Join us for an informational introduction, live banjo music by Sacramento’s own Hannah Mayree with community engagement through discussion and group singing! Also, joined by special guest SeeMore Love.

This Black centered event is open to the community as we explore the roots of the banjo as an indigenous African instrument to be reconnected to Black displaced African indigenous diaspora peoples. The Black Banjo Reclamation Project is a multi-cultural collaboration that supports the healing of historical and ancestral trauma in all communities through our relationship with the earth and her people. this is a wheelchair accessible event. All ages will have age appropriate activities.

We use a sliding scale model for attendants because we reserve space for folks regardless of their economic status and want to encourage all who want to learn and participate to be present. We believe that economic reparations are connected to justice and equity.

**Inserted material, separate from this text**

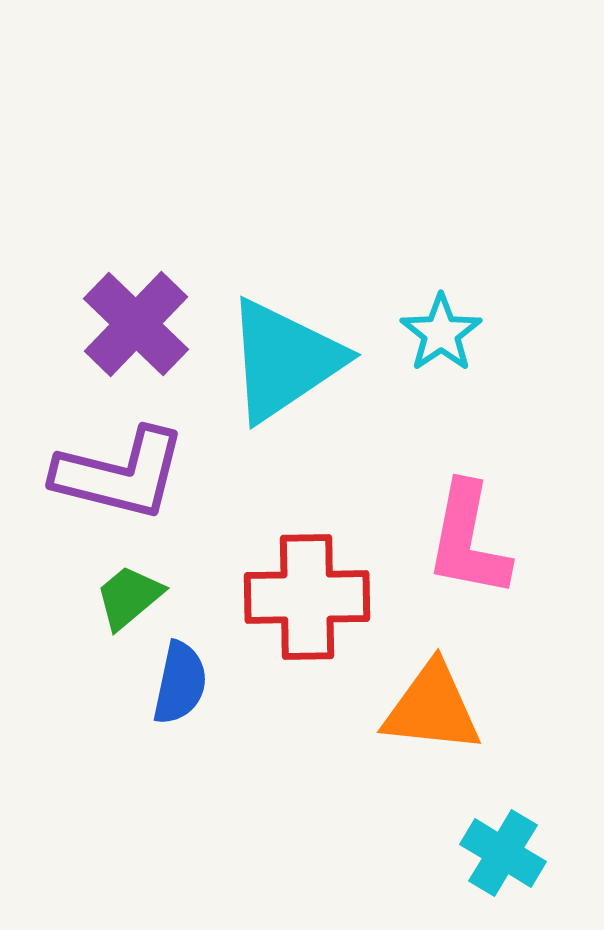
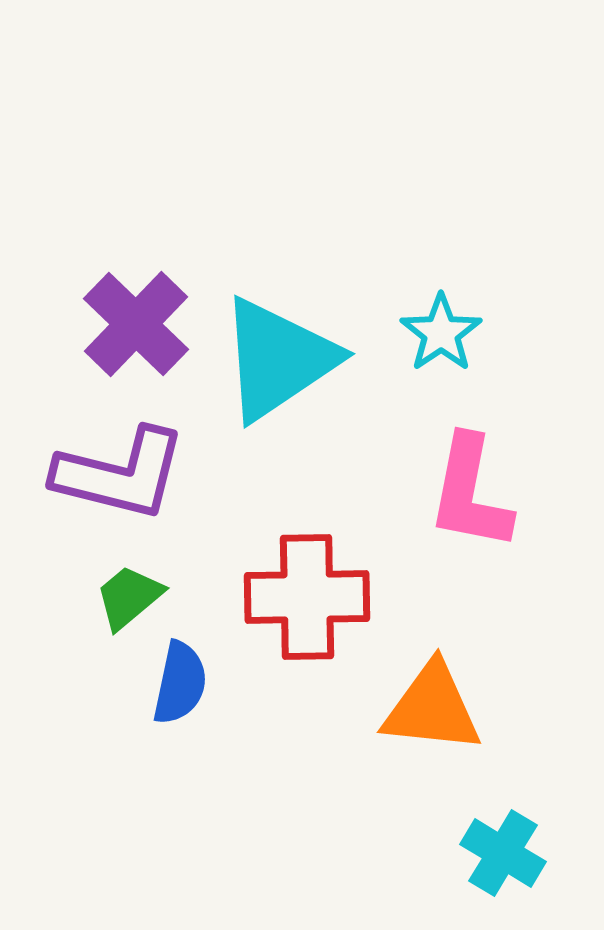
cyan triangle: moved 6 px left, 1 px up
pink L-shape: moved 2 px right, 47 px up
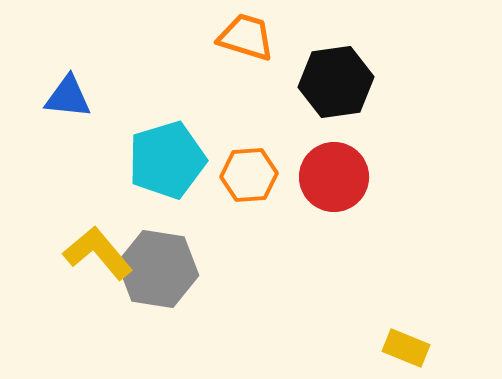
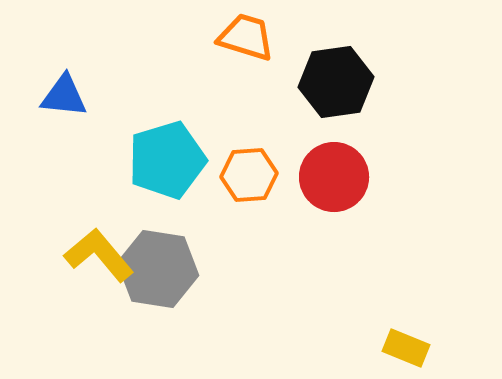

Hannah Mayree is a creative facilitator and musician who’s work and art lends itself as a tool for redesigning and reconnecting to our roots as humans on this planet. A banjoist, multi-instrumentalist and vocalist, Hannah founded the Black Banjo Reclamation Project: Cultural Reclamation through Reparations ~ Cultural Revival Through Community.

The Black Banjo Reclamation Project is a cultural and land-based revival project that centers the Black community by reclaiming ancestral wisdom and moving forward with innovations through prospectives of Afro-futurism. Through our extensive network across the country, our work promotes conversation and action in healing the ancestral, historical, cultural and racially dividing wounds in this country and the world.